Minimum tax on billionaires gaining traction

A minimum tax on billionaires is gaining traction among G20 countries, according to French economist Gabriel Zucman. Mr Zucman said  studies have shown that a 2% minimum annual tax on individuals with at least $1bn in wealth could raise about $250bn per year. The proposal suggests a system similar to the global minimum tax on multinational corporate profits, allowing governments to levy extra taxes on companies from non-participating nations. While US Treasury Secretary Janet Yellen has rejected the idea of a global arrangement for taxing billionaires and redistributing proceeds, Mr Zucman remains hopeful that the US will come around to the proposal.


Energy bills in the UK will decline in by 7% on average from 1st July under a new price cap announced by Ofgem.


UK Retail Sales fell in April, as miserable weather kept shoppers at home, according to a first estimate on Friday. Retail sales fell by 2.7% in April from a year prior, the Office for National Statistics said. Sales had increased by 0.4% on-year in March, being revised up from being flat previously. According to FXStreet, retail sales were expected to fall by just 0.2% annually in April. Sales fell by 2.3% in April from March, following a 0.2% fall in March from February. March’s reading was worse than consensus of just a 0.4% slip.
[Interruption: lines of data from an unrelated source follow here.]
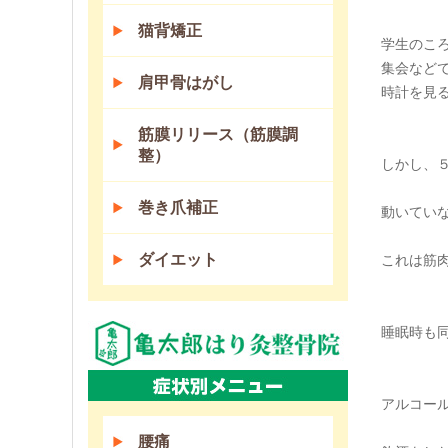
猫背矯正
学生のこ
集会など
肩甲骨はがし
時計を見
筋膜リリース（筋膜調
整）
しかし、
巻き爪補正
動いてい
ダイエット
これは筋
睡眠時も
アルコー
腰痛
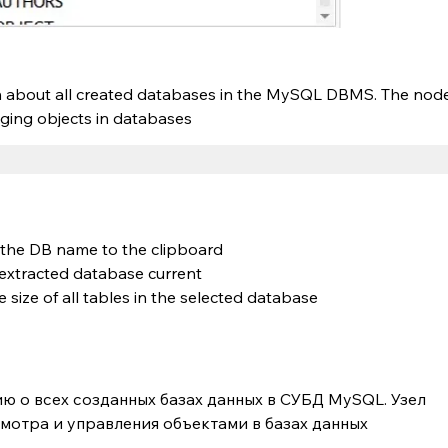
n about all created databases in the MySQL DBMS. The node 
ging objects in databases
 the DB name to the clipboard
 extracted database current
e size of all tables in the selected database
 о всех созданных базах данных в СУБД MySQL. Узел 
мотра и управления объектами в базах данных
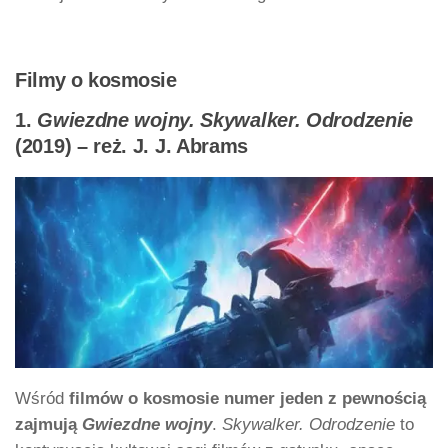
Filmy o kosmosie
1.
Gwiezdne wojny. Skywalker. Odrodzenie
(2019) – reż. J. J. Abrams
Wśród
filmów o kosmosie numer jeden z pewnością
zajmują
Gwiezdne wojny
.
Skywalker. Odrodzenie
to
Global markets dropped as expectations of higher interest rates for longer  in the US were raised by comments from FED members. Yesterday, the FTSE 100 softened, closing down 0.37% at 8339.23, however the Euro Stoxx 50 closed up 0.25% at 5037.60.
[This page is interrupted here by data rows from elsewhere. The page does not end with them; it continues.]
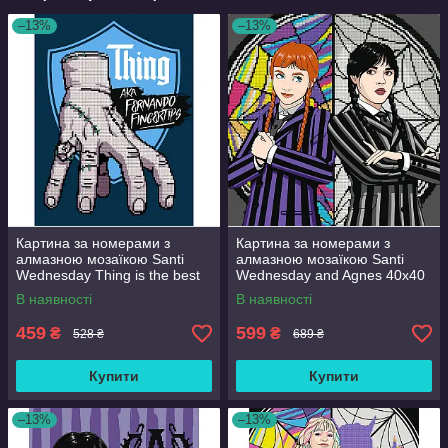
–13%
–13%
Картина за номерами з
Картина за номерами з
алмазною мозаїкою Santi
алмазною мозаїкою Santi
Wednesday Thing is the best
Wednesday and Agnes 40x40
friend 30x40 см Різнобарвний
см Різнобарвний (954947)
В наявності
В наявності
(954980)
459
599
₴
₴
528 ₴
689 ₴
Купити
Купити
–13%
–13%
Overnight in the US the S&P 500 dropped 0.74% to 5267.84 and the Nasdaq fell 0.39% to 16736.04. The pound is currently worth $1.2707 and €1.1735. Brent is at $81.1, Gold is at $2341. This morning at the time of writing the FTSE 100 is down 0.35% at 8309 and the Eurostoxx 50 is down 0.35% at 5020.

Driverless cars

The UK is set to pass legislation allowing driverless cars on our roads by 2026. The Automated Vehicles Act includes a section called,  bans companies from exaggerating the self driving capabilities of their vehicles.

Meanwhile, London-based startup Wayve is raising $1 billion to put its self-driving software into modern cars. The funding will come from existing investors including Microsoft Corp., Nvidia Inc. and Softbank Group Corp.


UK Manufacturing rebounded in May, a closely-watched survey showed on Thursday. The latest S&P Global flash UK manufacturing PMI came in at 51.3, up from 49.1 in April and a 22-month high. The output index also pushed into positive territory, rising to a 25-month high of 52.7 from April’s 49.4.

Johnson Matthey

Johnson Matthey said it remained ‘well positioned’ to tackle market dynamics despite seeing annual profit hit by falling precious metals prices. In the year ending March, the London-based chemicals maker said pretax profit for continuing operations profit fell 52% to £164 million from £344 million. Adjusted pretax profit for continuing operations fell 19% to £328 million from £404 million. Revenue fell 14% to £12.84 billion from £14.93 billion.

House prices climb by 0.7%

House prices in the UK have increased by 0.7% in March, marking the first annual increase since June last year. The average UK home is now worth £283,000, up 1.8% compared to last year. New-build prices have risen by 17% in the past year, while existing homes have fallen by 1.8%. Scotland and Northern Ireland have seen the highest price increases at 6.7% and 4% respectively, while London has experienced a 3.4% decrease. In Yorkshire and the Humber, prices rose by 5%. The data from the Office for National Statistics is based on sold prices and comes with a time lag.